• [TASK INSTRUCTIONS]: Restate the data below word for word. Skip any images it contains.

-------- GIVEN DATA --------

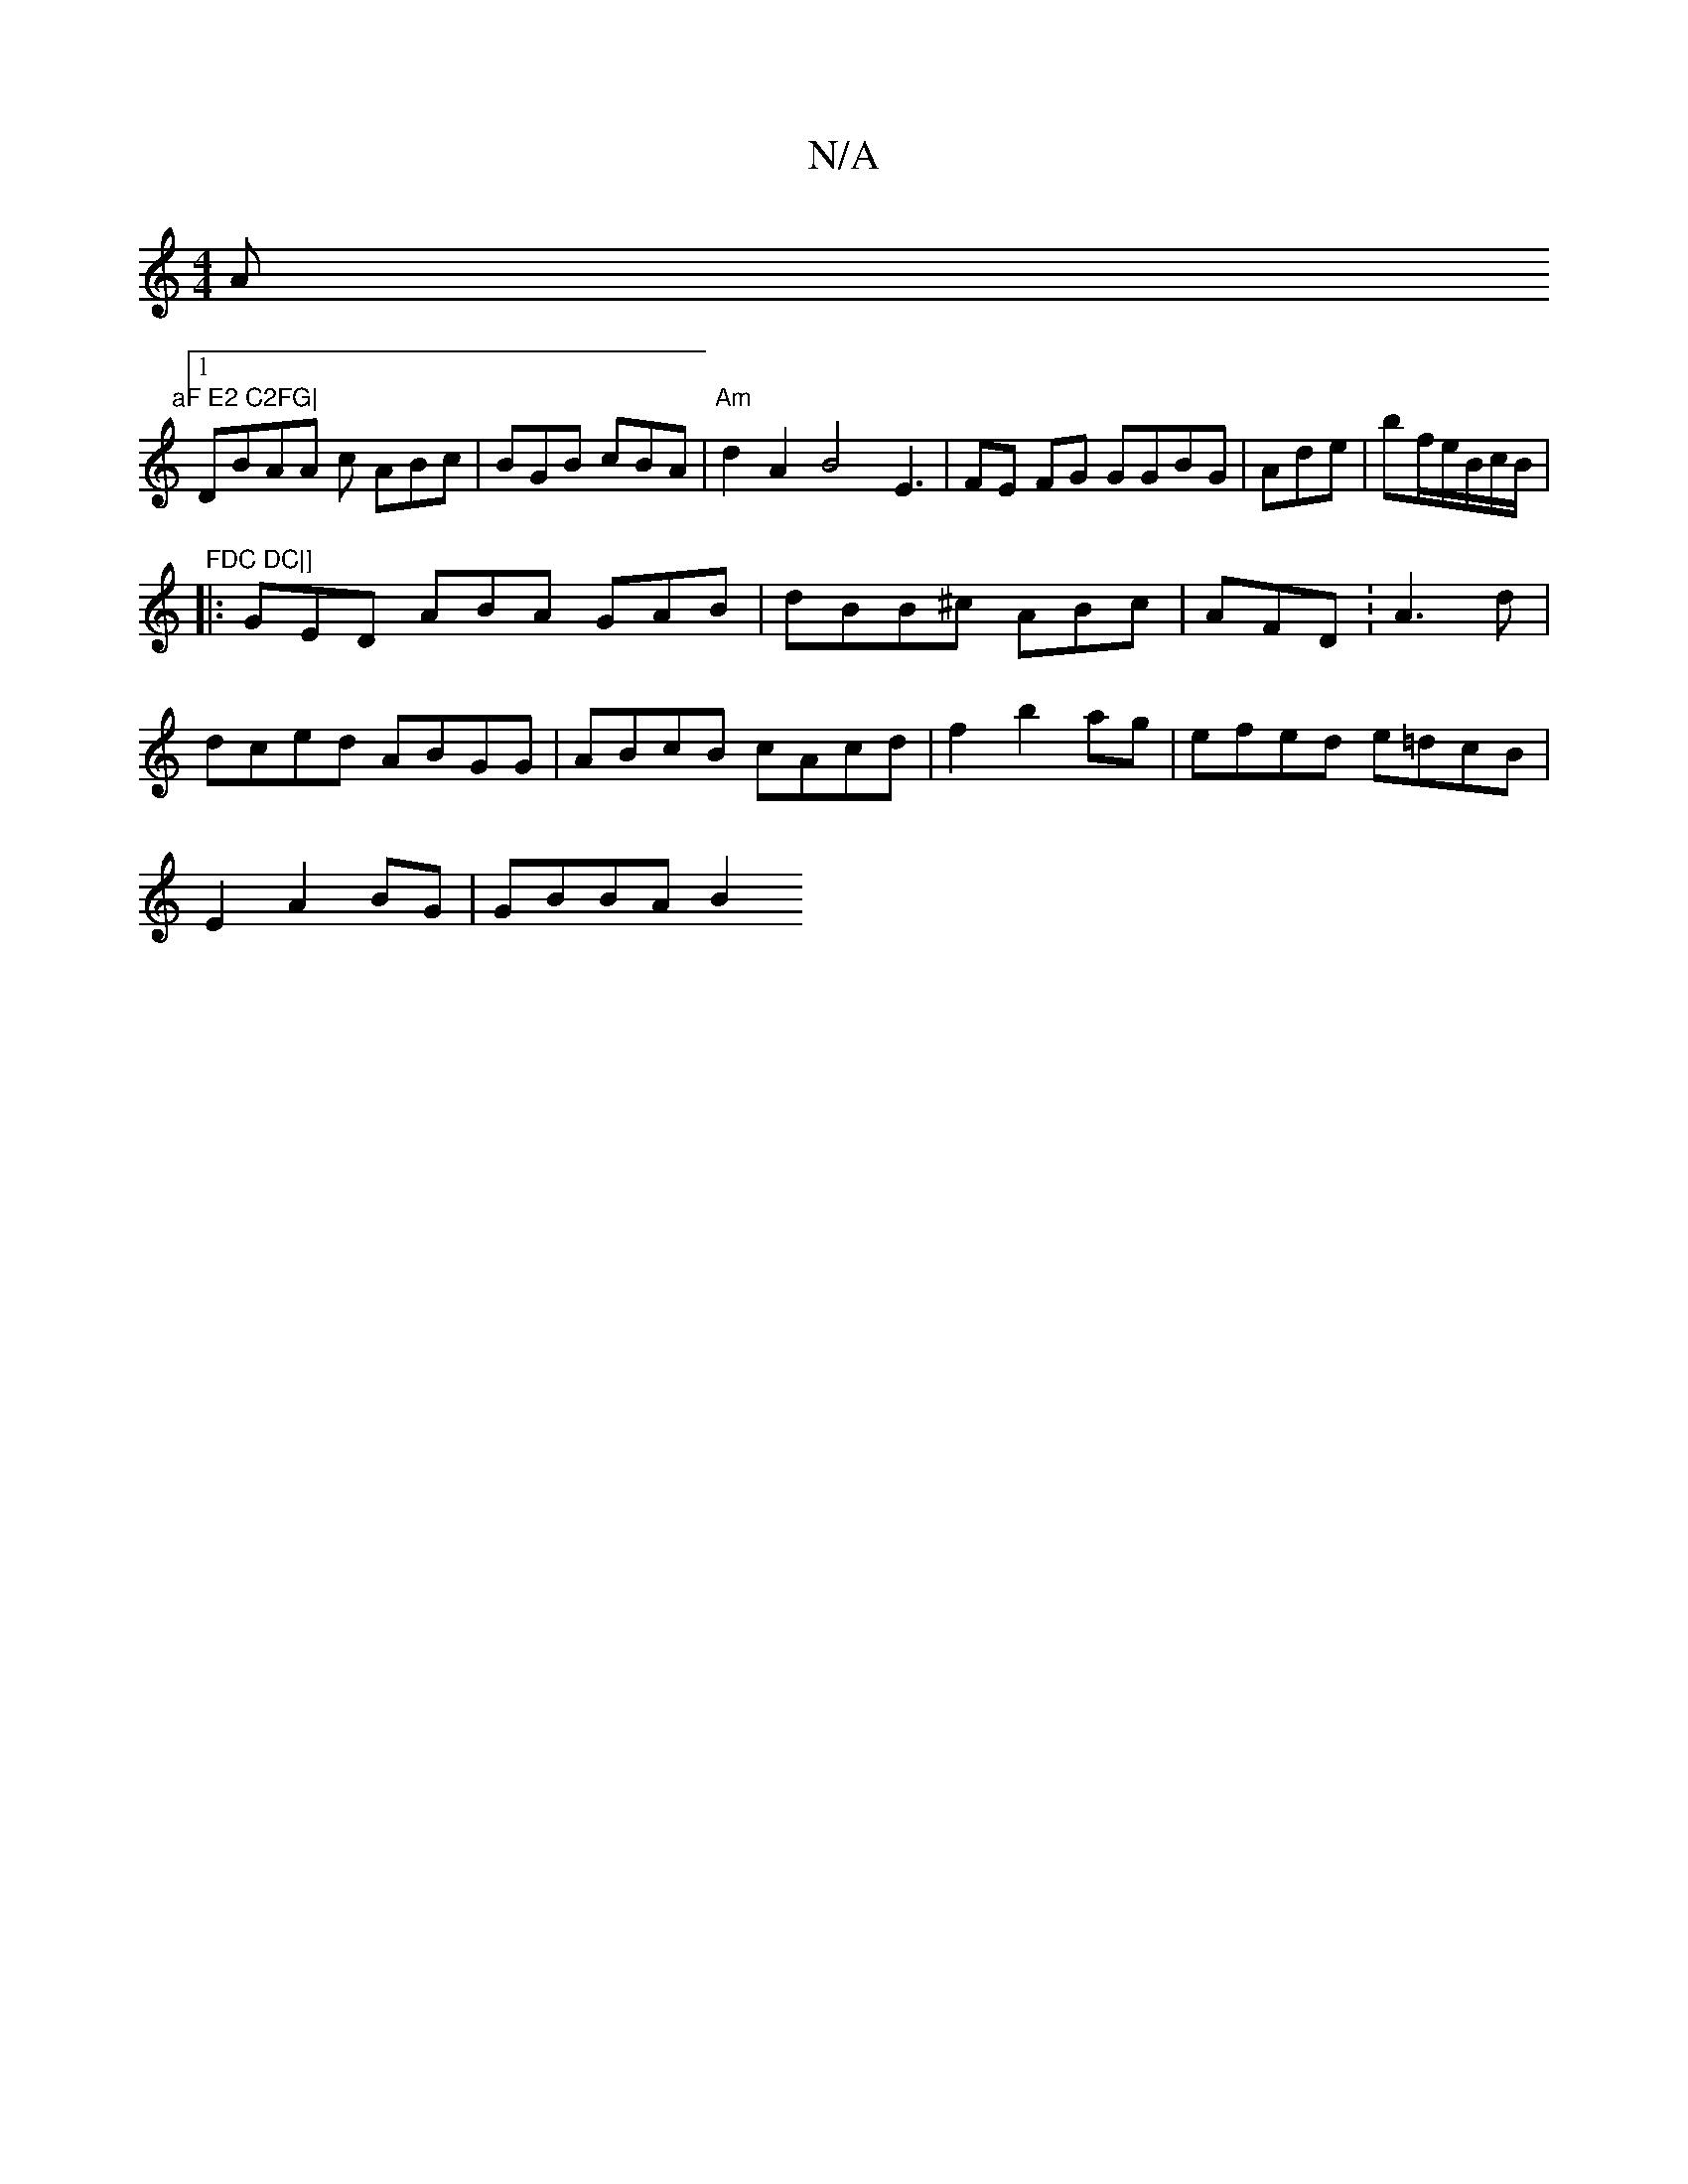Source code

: X:1
T:N/A
M:4/4
R:N/A
K:Cmajor
Am"aF E2 C2FG|
[1 DBAA c ABc |BGB cBA |"Am"d2A2 B4 E3 | FE FG GGBG|Ade |bf/e/B/c/B/2 | "FDC DC|]
|: GED ABA GAB | dBB^c ABc|AFD: A3d |
dced ABGG | 1 ABcB cAcd | f2 b2 ag|efed e=dcB |
E2 A2BG | GBBA B2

--------

• [RESPONSE TO THE EXERCISE]:
Source code

: X:1
T:N/A
M:4/4
R:N/A
K:Cmajor
Am"aF E2 C2FG|
[1 DBAA c ABc |BGB cBA |"Am"d2A2 B4 E3 | FE FG GGBG|Ade |bf/e/B/c/B/2 | "FDC DC|]
|: GED ABA GAB | dBB^c ABc|AFD: A3d |
dced ABGG | 1 ABcB cAcd | f2 b2 ag|efed e=dcB |
E2 A2BG | GBBA B2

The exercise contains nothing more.